■ **Data supplied**:
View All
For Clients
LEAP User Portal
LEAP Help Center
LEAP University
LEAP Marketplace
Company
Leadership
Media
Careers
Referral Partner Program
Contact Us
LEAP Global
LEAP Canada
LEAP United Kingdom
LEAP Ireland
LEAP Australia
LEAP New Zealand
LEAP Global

■ **Problem statement**: In the listing above, count every line that contains "LEAP". Respond with the number alone.

■ **Result of this task**: 11